Dataset entries:
==================================================

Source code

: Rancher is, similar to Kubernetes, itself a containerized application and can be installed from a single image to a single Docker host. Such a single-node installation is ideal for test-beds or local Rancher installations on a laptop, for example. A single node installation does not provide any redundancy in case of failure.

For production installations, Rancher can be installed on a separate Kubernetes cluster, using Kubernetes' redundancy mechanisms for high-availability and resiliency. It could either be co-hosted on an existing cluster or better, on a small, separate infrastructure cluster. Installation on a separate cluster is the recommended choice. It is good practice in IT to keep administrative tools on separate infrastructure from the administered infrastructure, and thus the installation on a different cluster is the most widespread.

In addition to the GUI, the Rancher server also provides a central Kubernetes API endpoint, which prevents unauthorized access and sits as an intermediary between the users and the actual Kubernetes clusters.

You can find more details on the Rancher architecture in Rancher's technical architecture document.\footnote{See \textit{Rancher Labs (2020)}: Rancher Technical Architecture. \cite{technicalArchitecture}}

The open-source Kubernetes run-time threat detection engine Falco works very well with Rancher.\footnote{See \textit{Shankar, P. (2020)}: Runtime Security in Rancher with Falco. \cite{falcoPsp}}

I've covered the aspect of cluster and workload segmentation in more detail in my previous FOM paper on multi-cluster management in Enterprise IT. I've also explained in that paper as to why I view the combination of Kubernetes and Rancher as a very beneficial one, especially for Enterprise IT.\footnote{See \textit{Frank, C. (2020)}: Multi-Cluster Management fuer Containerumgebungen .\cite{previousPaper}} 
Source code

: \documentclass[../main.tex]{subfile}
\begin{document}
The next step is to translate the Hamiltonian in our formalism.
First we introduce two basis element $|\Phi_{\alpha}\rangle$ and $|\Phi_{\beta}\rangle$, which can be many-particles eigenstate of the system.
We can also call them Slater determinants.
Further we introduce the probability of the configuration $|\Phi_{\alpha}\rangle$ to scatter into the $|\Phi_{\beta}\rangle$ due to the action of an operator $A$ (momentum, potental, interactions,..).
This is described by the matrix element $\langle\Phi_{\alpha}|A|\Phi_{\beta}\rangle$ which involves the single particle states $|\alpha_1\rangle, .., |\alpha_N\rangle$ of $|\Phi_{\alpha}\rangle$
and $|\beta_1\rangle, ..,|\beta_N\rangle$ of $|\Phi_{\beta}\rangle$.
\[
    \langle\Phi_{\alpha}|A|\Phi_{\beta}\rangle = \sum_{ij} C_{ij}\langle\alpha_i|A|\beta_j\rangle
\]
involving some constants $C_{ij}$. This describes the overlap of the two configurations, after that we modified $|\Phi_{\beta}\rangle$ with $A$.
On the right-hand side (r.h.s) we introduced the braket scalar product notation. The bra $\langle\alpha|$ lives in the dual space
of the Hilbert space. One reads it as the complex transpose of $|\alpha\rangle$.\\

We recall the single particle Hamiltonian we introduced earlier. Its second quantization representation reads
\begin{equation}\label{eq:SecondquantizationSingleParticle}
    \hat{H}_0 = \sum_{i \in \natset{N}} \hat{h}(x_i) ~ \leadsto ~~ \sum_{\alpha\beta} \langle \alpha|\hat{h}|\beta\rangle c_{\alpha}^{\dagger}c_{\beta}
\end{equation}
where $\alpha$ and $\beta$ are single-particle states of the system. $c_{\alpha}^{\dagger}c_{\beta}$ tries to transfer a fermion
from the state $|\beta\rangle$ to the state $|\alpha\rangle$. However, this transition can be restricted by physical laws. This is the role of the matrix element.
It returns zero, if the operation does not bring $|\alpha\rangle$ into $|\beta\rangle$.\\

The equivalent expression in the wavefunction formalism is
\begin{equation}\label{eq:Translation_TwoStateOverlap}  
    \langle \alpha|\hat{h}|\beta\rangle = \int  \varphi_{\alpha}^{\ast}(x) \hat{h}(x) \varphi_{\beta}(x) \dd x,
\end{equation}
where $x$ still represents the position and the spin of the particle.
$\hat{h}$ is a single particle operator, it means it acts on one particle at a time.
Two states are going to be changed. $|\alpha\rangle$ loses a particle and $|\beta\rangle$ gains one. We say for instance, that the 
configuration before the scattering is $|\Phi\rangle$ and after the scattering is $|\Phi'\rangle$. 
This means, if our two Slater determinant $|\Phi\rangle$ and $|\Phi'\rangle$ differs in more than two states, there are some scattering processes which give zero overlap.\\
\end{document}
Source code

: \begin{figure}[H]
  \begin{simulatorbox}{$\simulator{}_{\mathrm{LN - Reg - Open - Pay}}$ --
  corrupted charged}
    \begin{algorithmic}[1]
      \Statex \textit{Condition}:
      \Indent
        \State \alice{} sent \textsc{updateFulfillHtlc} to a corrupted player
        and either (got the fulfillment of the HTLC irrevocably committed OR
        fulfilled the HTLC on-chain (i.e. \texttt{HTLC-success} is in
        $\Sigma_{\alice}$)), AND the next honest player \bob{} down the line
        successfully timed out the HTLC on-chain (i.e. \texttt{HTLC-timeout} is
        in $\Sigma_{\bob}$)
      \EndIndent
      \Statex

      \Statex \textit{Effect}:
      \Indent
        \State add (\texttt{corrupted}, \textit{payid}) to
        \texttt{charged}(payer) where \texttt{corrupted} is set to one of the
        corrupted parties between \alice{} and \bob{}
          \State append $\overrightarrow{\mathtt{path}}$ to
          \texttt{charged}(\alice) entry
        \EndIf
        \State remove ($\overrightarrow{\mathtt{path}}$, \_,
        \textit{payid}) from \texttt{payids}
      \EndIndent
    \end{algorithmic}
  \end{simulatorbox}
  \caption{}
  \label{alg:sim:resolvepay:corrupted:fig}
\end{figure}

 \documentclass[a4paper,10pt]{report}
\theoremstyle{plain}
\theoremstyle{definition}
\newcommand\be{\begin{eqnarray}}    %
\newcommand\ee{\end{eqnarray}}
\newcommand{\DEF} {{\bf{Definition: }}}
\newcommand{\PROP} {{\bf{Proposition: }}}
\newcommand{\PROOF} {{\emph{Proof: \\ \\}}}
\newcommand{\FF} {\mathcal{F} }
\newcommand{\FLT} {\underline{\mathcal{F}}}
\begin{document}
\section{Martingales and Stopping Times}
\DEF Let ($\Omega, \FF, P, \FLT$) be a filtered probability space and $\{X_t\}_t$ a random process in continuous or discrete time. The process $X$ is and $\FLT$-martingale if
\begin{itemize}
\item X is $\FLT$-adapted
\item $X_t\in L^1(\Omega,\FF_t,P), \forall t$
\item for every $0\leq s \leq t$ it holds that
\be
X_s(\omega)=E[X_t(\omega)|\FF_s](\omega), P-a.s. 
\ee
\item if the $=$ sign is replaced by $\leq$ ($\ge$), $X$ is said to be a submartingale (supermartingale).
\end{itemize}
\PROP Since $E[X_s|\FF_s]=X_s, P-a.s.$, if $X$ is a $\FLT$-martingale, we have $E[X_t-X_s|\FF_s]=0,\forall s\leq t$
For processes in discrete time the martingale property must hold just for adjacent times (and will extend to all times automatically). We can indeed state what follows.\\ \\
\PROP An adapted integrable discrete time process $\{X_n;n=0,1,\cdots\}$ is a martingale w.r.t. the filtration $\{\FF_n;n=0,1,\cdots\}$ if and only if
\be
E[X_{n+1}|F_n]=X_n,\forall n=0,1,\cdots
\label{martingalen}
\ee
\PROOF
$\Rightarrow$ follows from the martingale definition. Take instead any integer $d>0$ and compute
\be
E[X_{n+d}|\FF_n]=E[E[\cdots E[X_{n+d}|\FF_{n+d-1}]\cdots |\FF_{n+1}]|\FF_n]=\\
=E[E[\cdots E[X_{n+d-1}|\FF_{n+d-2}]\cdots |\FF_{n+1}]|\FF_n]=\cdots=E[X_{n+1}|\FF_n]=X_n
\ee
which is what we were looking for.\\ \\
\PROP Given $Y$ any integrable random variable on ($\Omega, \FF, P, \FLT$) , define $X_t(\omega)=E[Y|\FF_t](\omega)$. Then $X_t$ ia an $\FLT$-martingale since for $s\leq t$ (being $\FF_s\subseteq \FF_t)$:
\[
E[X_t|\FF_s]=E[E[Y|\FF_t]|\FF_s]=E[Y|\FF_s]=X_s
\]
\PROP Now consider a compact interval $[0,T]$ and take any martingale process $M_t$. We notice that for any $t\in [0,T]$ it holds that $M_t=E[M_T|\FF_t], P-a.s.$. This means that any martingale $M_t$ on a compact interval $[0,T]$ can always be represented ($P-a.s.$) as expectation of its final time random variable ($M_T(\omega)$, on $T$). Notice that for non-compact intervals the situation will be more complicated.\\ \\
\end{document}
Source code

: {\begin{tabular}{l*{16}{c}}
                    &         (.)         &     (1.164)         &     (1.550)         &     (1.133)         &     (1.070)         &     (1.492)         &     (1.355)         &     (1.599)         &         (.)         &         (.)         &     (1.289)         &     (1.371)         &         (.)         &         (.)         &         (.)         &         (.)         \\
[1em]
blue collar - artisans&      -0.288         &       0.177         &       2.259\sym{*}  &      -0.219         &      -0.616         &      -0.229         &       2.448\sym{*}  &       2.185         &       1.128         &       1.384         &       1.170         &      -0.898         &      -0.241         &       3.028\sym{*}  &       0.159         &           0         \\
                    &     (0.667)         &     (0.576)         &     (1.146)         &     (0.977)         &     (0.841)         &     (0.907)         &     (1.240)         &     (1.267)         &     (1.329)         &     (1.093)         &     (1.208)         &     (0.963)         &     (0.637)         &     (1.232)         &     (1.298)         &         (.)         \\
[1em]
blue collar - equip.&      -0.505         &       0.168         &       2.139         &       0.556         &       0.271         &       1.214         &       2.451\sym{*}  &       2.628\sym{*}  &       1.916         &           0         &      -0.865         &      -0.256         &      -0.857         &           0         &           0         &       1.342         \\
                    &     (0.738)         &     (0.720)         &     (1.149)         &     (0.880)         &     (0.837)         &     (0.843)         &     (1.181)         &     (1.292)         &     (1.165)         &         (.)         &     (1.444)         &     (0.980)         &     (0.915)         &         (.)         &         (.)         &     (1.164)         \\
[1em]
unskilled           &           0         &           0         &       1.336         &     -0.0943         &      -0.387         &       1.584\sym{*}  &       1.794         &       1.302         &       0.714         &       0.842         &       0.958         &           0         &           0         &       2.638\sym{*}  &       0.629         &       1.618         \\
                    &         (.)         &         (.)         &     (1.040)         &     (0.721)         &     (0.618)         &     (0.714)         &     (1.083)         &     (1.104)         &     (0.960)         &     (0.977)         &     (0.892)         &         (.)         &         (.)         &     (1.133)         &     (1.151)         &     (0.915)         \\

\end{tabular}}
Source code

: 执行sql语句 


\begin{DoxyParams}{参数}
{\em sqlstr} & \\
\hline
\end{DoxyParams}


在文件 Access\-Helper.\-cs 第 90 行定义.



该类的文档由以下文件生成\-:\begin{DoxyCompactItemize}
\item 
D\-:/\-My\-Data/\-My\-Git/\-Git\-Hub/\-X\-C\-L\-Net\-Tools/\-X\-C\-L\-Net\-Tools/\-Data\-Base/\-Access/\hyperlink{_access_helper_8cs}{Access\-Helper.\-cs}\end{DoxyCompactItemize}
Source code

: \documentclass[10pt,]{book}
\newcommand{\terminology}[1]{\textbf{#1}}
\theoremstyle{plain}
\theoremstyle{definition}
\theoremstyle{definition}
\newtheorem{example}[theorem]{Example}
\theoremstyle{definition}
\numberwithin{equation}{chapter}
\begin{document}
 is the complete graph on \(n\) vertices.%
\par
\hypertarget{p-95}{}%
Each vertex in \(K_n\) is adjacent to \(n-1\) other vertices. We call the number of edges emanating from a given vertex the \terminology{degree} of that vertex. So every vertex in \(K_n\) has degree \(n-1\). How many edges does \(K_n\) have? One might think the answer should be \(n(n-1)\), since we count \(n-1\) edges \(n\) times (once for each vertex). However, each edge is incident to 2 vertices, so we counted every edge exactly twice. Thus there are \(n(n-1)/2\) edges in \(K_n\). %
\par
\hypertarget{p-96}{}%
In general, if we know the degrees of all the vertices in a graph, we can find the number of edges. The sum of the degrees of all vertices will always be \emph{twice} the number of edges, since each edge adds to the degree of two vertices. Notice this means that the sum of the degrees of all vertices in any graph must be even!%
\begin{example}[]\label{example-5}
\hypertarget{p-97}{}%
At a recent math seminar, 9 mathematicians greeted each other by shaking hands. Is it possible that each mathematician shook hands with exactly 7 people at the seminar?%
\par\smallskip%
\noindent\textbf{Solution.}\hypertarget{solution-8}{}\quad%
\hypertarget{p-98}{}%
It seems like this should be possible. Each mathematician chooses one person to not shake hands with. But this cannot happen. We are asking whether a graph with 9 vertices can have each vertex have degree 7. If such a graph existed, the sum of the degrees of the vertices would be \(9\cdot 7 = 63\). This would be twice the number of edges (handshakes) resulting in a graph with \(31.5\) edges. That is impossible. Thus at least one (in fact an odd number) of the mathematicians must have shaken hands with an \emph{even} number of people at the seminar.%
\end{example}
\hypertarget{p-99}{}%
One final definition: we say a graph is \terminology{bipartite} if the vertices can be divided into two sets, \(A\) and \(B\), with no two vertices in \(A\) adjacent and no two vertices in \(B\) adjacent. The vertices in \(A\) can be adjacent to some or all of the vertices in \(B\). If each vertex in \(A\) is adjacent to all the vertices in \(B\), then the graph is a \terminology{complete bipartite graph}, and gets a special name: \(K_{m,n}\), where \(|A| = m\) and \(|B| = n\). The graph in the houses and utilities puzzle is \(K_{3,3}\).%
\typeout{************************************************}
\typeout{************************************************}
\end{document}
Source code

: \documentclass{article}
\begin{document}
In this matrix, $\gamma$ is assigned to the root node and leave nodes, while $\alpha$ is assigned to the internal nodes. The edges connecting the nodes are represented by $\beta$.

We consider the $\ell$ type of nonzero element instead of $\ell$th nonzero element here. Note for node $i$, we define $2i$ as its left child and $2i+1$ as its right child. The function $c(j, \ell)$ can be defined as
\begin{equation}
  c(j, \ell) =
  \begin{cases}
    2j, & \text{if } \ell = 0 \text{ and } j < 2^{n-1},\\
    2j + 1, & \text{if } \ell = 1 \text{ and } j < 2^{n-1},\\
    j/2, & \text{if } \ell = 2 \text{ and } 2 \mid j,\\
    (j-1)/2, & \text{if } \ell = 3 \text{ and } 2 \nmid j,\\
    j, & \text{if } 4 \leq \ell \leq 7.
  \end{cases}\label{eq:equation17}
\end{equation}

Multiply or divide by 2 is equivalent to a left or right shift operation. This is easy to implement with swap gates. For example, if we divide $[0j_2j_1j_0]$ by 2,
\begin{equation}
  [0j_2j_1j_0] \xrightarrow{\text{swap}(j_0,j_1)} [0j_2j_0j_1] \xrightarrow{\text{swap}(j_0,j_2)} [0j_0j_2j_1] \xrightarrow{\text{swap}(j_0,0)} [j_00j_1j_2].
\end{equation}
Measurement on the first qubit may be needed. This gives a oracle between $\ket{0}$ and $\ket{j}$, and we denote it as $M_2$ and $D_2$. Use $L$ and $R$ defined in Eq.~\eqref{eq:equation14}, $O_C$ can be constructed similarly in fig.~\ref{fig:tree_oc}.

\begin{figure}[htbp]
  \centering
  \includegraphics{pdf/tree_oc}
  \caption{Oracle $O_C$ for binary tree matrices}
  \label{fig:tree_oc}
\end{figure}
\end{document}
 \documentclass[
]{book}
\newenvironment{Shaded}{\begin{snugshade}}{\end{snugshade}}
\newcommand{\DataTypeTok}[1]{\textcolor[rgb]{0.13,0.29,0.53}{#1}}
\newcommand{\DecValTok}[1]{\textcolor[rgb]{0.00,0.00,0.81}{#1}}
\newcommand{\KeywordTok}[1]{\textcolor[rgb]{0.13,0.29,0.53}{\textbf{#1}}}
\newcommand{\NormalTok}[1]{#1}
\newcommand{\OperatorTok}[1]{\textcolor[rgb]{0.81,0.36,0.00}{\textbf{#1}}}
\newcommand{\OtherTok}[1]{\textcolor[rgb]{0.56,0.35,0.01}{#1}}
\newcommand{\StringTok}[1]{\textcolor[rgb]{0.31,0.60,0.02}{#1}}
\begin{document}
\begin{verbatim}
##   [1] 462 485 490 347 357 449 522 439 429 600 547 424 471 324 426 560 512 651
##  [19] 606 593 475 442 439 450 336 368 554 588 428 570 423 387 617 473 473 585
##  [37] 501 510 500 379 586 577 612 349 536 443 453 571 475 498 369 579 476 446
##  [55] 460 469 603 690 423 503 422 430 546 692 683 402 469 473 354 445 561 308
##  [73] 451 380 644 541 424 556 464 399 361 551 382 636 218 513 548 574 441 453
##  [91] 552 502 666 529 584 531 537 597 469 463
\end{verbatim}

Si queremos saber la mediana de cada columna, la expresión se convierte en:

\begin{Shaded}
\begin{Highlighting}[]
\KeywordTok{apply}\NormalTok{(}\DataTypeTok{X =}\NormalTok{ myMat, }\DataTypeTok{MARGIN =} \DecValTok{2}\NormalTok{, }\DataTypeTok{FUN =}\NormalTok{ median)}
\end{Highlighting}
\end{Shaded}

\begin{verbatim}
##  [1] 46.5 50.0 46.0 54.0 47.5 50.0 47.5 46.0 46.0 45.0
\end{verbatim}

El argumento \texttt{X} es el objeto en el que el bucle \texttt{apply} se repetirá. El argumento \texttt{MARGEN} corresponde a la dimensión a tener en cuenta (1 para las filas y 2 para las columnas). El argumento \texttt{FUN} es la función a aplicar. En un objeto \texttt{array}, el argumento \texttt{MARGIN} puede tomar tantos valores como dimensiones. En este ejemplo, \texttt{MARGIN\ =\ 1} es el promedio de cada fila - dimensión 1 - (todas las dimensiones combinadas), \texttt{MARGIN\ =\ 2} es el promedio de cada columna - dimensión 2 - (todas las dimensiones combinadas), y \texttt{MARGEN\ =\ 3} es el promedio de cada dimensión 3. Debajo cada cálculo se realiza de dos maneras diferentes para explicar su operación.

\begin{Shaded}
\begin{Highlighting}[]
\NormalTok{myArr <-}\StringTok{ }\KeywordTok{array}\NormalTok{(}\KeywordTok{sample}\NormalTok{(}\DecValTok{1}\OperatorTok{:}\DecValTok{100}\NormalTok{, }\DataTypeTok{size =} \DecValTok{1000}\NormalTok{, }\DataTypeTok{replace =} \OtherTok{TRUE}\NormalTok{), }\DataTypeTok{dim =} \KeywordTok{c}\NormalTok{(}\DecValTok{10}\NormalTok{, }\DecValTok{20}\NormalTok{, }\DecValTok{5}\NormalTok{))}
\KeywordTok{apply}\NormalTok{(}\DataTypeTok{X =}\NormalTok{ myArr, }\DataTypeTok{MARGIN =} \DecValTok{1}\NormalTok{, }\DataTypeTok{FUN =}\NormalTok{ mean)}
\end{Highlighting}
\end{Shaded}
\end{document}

==================================================

**What you need to do**
Please find, in the entries above, every line where "player" occurs, and copy it.

**Result for this exercise**
        \State \alice{} sent \textsc{updateFulfillHtlc} to a corrupted player
        $\Sigma_{\alice}$)), AND the next honest player \bob{} down the line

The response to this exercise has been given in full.